» **TASK DESCRIPTION**: Your answer should consist of the lines holding "user", copied from the material below.

» **RECORDS SUPPLIED**:
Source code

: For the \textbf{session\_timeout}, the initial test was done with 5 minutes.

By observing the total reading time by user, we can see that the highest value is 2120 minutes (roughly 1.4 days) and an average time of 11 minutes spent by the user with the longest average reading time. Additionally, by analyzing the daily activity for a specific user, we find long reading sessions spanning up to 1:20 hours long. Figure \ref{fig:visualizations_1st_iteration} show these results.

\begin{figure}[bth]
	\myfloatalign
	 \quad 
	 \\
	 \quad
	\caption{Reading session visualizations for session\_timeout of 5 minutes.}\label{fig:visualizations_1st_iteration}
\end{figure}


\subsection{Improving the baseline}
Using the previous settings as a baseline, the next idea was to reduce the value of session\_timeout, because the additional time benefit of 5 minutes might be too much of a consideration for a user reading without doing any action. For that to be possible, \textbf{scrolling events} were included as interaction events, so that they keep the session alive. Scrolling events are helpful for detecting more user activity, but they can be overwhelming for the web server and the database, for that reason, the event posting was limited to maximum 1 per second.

» **YOUR SOLUTION**:
By observing the total reading time by user, we can see that the highest value is 2120 minutes (roughly 1.4 days) and an average time of 11 minutes spent by the user with the longest average reading time. Additionally, by analyzing the daily activity for a specific user, we find long reading sessions spanning up to 1:20 hours long. Figure \ref{fig:visualizations_1st_iteration} show these results.
Using the previous settings as a baseline, the next idea was to reduce the value of session\_timeout, because the additional time benefit of 5 minutes might be too much of a consideration for a user reading without doing any action. For that to be possible, \textbf{scrolling events} were included as interaction events, so that they keep the session alive. Scrolling events are helpful for detecting more user activity, but they can be overwhelming for the web server and the database, for that reason, the event posting was limited to maximum 1 per second.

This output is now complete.